> [문제]: 아래 자료의 모든 줄을 한 글자도 바꾸지 말고 다시 적으시오. 그림은 빼고 글만 옮기시오.

> [자료 목록]:
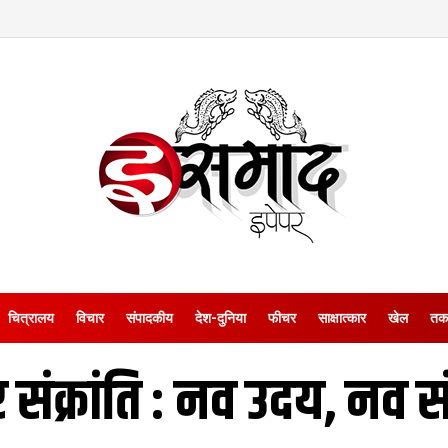
चित्रालय
विचार
संपादकीय
देश-दुनिया
फीचर
साक्षात्‍कार
खेल
तक
संक्रांति : नव उदय, नव स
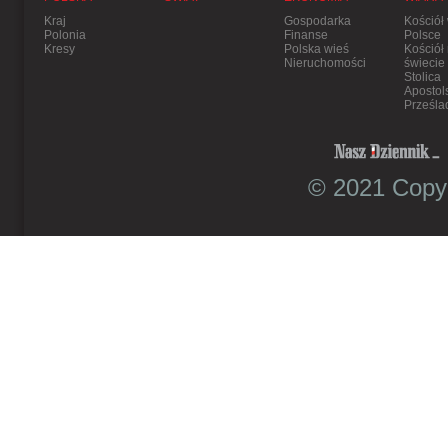
Kraj
Gospodarka
Kościół
Polonia
Finanse
Polsce
Kresy
Polska wieś
Kościół
Nieruchomości
świecie
Stolica
Apostol
Prześla
© 2021 Copyr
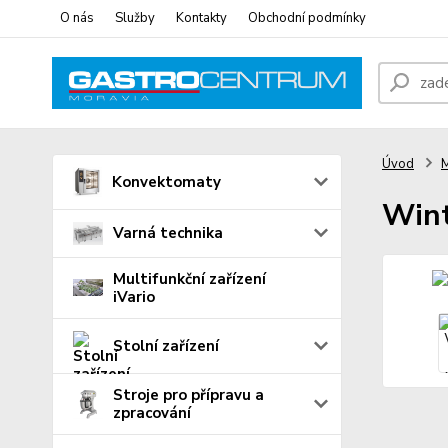
O nás
Služby
Kontakty
Obchodní podmínky
Úvod
M
Konvektomaty
Wint
Varná technika
Multifunkční zařízení
iVario
Stolní zařízení
Stroje pro přípravu a
zpracování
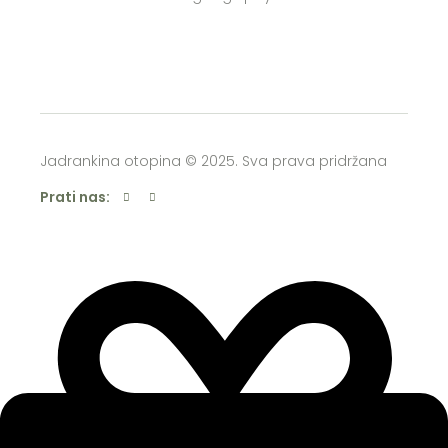
Jadrankina otopina © 2025. Sva prava pridržana
Prati nas:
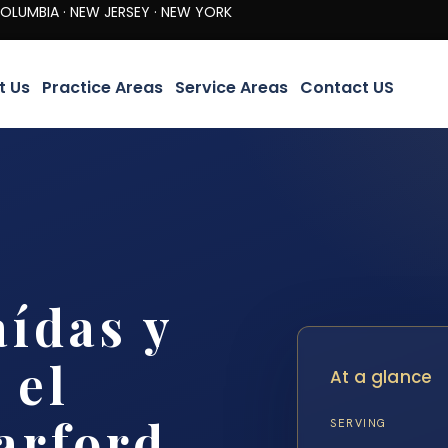
· NEW JERSEY · NEW YORK
t Us
Practice Areas
Service Areas
Contact US
ídas y
 el
At a glance
arford,
SERVING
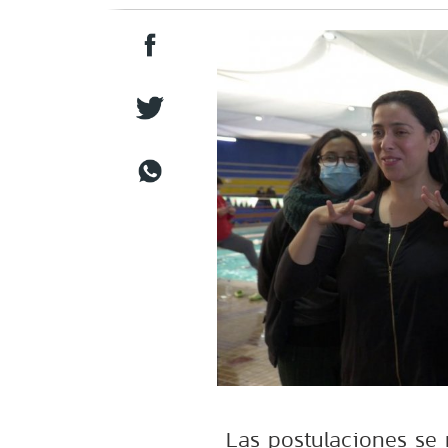
Las postulaciones se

> [풀이 결과]:
चित्रालय
विचार
संपादकीय
देश-दुनिया
फीचर
साक्षात्‍कार
खेल
तक
संक्रांति : नव उदय, नव स
Kraj
Gospodarka
Kościół
Polonia
Finanse
Polsce
Kresy
Polska wieś
Kościół
Nieruchomości
świecie
Stolica
Apostol
Prześla
© 2021 Copyr
O nás
Služby
Kontakty
Obchodní podmínky
Úvod
M
Konvektomaty
Wint
Varná technika
Multifunkční zařízení
iVario
Stolní zařízení
Stroje pro přípravu a
zpracování
Jadrankina otopina © 2025. Sva prava pridržana
Prati nas:
· NEW JERSEY · NEW YORK
t Us
Practice Areas
Service Areas
Contact US
ídas y
 el
At a glance
arford,
SERVING
Las postulaciones se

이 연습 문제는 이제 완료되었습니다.